Under Iowa Workers’ Compensation law if an employee suffers a compensable injury, and then develops a second injury as a result of the original injury, then the second injury is also compensable as a workers’ compensation claim.  This sequence of the original work injury causing a second work injury is called a sequela of injuries.

The recent December 17, 2018 appeal decision of the Commissioner in the case of Kirkendall v. Cargill Meat Solutions Corp. and The Insurance Company of the State of Pennsylvania is a good example of a sequela injury case.

The Claimant injured her right shoulder when she fell on ice on December 10, 2009.  After a period of conservative treatment the Claimant began a series of right shoulder surgeries.  The first right shoulder surgery was on April 7, 2010.  The second right shoulder surgery was on December 17, 2010.

By the late summer of 2012 the Claimant began having left shoulder pain which the doctors attributed to her overusing her left shoulder to compensate for her injured right shoulder.  Since the left shoulder problems developed as a result of the Claimant’s right shoulder injury, the left shoulder became compensable under the work comp system as a sequela injury.

Starting in the summer of 2012 the Claimant began a period of approximately four years of multiple injections into both her right and left shoulders.

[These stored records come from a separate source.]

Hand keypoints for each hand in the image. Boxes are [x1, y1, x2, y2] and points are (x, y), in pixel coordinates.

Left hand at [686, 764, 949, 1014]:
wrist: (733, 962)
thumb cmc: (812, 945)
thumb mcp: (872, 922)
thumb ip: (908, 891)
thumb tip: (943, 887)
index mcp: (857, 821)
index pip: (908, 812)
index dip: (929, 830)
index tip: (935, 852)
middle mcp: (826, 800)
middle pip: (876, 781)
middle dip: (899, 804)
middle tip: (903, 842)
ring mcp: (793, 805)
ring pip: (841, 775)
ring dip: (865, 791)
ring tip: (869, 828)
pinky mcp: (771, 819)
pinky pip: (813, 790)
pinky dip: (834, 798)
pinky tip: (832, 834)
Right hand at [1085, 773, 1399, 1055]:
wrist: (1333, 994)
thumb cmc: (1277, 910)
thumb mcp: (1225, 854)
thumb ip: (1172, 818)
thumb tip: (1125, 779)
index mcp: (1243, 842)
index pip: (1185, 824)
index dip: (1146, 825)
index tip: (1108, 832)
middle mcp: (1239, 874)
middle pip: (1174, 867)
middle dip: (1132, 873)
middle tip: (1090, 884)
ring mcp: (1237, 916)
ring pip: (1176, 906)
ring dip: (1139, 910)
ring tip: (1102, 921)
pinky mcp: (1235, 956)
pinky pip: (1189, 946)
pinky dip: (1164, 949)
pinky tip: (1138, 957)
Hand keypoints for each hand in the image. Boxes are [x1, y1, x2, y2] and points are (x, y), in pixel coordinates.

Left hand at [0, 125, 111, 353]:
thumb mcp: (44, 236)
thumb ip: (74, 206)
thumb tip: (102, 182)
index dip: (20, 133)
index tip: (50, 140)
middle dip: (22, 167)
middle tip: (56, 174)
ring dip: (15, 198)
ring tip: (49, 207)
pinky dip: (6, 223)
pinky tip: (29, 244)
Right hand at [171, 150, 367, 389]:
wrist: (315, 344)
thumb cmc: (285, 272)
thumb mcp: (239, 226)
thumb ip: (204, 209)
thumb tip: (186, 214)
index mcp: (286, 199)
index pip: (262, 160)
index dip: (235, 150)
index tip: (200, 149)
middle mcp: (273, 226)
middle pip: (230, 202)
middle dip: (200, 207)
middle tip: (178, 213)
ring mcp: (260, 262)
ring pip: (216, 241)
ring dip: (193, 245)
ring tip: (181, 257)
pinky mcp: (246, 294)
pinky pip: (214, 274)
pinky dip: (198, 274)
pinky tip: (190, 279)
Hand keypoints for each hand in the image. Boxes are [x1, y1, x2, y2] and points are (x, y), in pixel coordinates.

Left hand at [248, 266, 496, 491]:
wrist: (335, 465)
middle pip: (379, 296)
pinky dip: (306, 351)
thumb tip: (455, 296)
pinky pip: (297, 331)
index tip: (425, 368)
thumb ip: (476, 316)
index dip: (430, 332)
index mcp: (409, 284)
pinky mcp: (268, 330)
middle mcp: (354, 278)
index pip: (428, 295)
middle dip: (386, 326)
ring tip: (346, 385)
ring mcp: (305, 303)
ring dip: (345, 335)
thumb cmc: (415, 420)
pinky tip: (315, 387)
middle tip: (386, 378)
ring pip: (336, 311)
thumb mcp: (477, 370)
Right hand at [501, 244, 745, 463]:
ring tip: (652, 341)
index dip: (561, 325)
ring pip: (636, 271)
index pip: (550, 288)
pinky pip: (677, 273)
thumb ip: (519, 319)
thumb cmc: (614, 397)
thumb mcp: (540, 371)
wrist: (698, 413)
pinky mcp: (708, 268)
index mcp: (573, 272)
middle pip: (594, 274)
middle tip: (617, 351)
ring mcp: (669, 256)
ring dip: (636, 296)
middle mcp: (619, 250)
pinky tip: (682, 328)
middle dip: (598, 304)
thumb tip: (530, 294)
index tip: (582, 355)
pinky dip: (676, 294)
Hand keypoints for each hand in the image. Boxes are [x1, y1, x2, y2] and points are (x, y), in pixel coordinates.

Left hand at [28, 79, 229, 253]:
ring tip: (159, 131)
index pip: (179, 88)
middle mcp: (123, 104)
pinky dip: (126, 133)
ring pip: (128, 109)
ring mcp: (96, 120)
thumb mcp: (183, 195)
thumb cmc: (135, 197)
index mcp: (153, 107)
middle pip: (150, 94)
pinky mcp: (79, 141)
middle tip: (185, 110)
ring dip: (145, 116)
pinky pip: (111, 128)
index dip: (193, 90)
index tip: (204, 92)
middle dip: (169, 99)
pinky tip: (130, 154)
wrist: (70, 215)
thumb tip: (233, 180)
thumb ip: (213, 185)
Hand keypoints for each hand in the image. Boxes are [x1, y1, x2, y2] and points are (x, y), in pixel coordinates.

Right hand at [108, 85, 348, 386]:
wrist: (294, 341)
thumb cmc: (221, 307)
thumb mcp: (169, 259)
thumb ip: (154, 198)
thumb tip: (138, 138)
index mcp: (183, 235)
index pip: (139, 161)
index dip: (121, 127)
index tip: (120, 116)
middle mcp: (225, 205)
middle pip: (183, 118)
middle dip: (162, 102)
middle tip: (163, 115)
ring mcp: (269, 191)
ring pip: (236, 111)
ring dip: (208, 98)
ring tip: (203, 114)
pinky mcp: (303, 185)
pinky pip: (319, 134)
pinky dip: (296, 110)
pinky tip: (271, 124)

On April 19, 2016 the Claimant underwent her third right shoulder surgery.  This third right shoulder surgery was a total shoulder replacement.

The treating physician gave the Claimant a 19.4% impairment rating for her right shoulder.  The treating physician also assigned permanent restrictions of minimal repetitive work over shoulder height and no lifting over 30 to 40 pounds.  The treating physician also gave the opinion that the Claimant did not have any permanent impairment to her left shoulder.

The Claimant underwent an independent medical exam.  The finding physician gave an 18% whole person impairment rating relating to the right shoulder.  The IME physician also gave more stringent restrictions of no lifting of greater than 10 pounds occasionally, or 5 pounds frequently, along with no lifting over shoulder level with the right arm.

The IME physician also gave the opinion that the Claimant had suffered a 2% whole body impairment to her left shoulder, and should follow restrictions for the left arm of no lifting greater than 10 pounds occasionally, 15 pounds frequently, and no lifting over 5 pounds above shoulder height.

The Workers’ Compensation Commissioner found that the IME physician’s restrictions were more persuasive because they were consistent with the actual work Claimant had been able to do since her injuries.

The Deputy Workers’ Compensation Commissioner who heard this case awarded the Claimant 60% industrial disability which entitled her to 300 weeks of permanent partial disability benefits.

However, the Commissioner felt that the Claimant’s industrial disability was lower based on several factors.  After the Claimant’s injury in 2009 she had been able to bid out of the more strenuous job that she then held, and had worked an easier “neck bone” job ever since.  The employer’s business was busy, and the Claimant had generally been able to work 48 hour work weeks since her injury.  She also was the secretary for the Local Union.  The Claimant also had very high seniority with the employer based on her 30 years of work.  Therefore, the Commissioner reduced the award to 35% industrial disability which equals 175 weeks of permanent partial disability benefits.